India: perché la protesta degli agricoltori

India: perché la protesta degli agricoltori

È battaglia sulla liberalizzazione dei mercati con la fine dei prezzi minimi garantiti contenuta in tre leggi promosse dal governo Modi. Il timore dei piccoli agricoltori è che – pur ottenendo la libertà di scegliere dove collocare i propri prodotti – non abbiano la possibilità reale di contrattare i termini migliori della vendita con i privati

 

Una nuova crisi attraversa l’India e mette in contrasto il governo centrale con l’influente e numerosa popolazione agricola. Oggetto del contendere, questa volta, sono tre leggi, non ancora promulgate ma approvate dal parlamento federale nella sessione da poco conclusa, volute ufficialmente per adeguare produzione e commercializzazione di prodotti agricoli con le infrastrutture e le necessità di un Paese che si vorrebbe sulla strada della modernizzazione ma che vede ancora tante necessità e interessi spesso contrapposti.

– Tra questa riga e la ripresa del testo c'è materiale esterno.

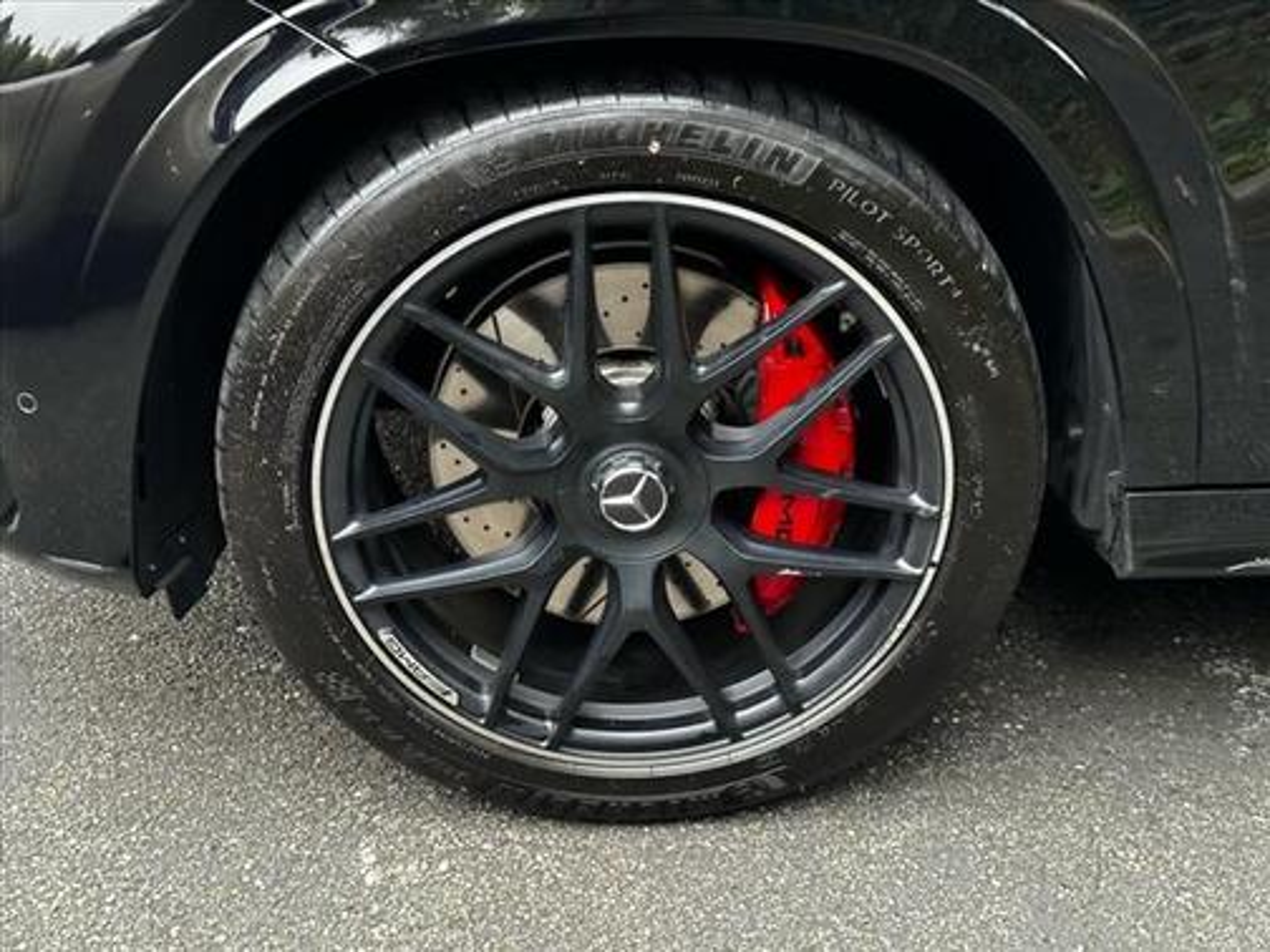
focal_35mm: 48
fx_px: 1761
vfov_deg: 30.3
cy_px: 476
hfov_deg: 39.7
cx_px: 635
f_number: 1.78
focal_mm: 6.76
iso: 500
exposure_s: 1/32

Il governo nazionalista guidato da Narendra Modi, sostenuto da una lunga serie di vittorie del suo partito, il Bharatiya Janata Party, a livello nazionale e locale, cerca ancora una volta di forzare la mano a un settore produttivo per allinearlo ai propri piani di sviluppo. In questo caso, però, si trova davanti la parte più benestante e battagliera dei 140 milioni di addetti al settore agricolo. Quella che a prima vista è una vertenza alimentata dalla volontà ufficiale di perseguire un necessario ammodernamento nel contesto delle politiche di sviluppo evidenzia ancora una volta come molte strutture siano ancora inadeguate. A questo si aggiunge che sia le parti politiche – governo e opposizione – sia quelle più direttamente in gioco: agricoltori, mediatori, grossisti, autorità locali, aziende alimentari e di trasformazione, giocano anzitutto secondo i propri interessi, in molti casi fondati su consuetudini e rapporti assai radicati.

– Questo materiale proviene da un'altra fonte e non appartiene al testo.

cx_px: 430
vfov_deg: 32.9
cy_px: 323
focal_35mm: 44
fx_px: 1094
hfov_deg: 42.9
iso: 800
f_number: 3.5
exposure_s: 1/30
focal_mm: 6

Ben 31 organizzazioni del settore hanno messo da parte orientamenti ideologici e rivalità per pianificare iniziative di dissenso verso le nuove leggi (la prima è stata la serrata del 25 settembre che ha parzialmente paralizzato lo stato del Punjab, il “cuore” della produzione cerealicola indiana). Uno schieramento che – pur non parlando con una sola voce – è concorde in particolare nel contrastare quanto la legge prevede per quanto riguarda la commercializzazione, le responsabilità nella vendita e distribuzione, la risoluzione delle dispute e le tariffe imposte su produttori, mediatori e venditori nei mercati. Significativo che il ministro dell’Interno del governo Modi, Harsimrat Kaur Badal, esponente del partito Shiromani Akali Dal – parte della coalizione di governo e con base elettorale nel Punjab – si sia dimesso perché in disaccordo sulle nuove leggi.

Che cosa propongono in sostanza i tre provvedimenti? Altrettanti obiettivi: rompere il monopolio dei centri di ammasso gestiti dal governo, consentendo ai coltivatori di vendere direttamente a privati; fornire una struttura legale agli agricoltori per stipulare contratti scritti con imprese e produrre per loro; consentire alle imprese dell’agro-alimentare di accumulare prodotti e rimuovere la possibilità per il governo di imporre arbitrariamente restrizioni alle contrattazioni.

Perché tanta preoccupazione? I mercati (il termine mandi a cui si fa riferimento nelle leggi indica sia i mercati agricoli, sia i centri di raccolta da lungo tempo centrali nel sistema agro-alimentare del Paese) raccolgono al momento imposte per i governi dei vari Stati e territori dell’India e una liberalizzazione anche parziale diminuirebbe la loro importanza.

Ne sarebbero colpiti anche i mediatori, mentre gli agricoltori temono che questo metterebbe fine al regime di prezzi minimi garantiti. Un problema rilevante, inoltre, è che una frammentazione del mercato farebbe venire meno per i produttori il potere di contrattazione con le grandi aziende del settore. L’85 per cento dei contadini dell’India, sono di fatto poveri e hanno a loro disposizione meno di due ettari ciascuno. Vi sono quindi timori che un agricoltore, pur avendo la libertà di scegliere dove collocare i propri prodotti, potrebbe non avere la capacità di contrattare i termini migliori della vendita con i privati. Al momento non ci sono infatti possibilità di contrattazione al di fuori dei mandi e non sono ancora stati individuati meccanismi per risolvere eventuali contese che dovessero emergere dall’applicazione del nuovo sistema.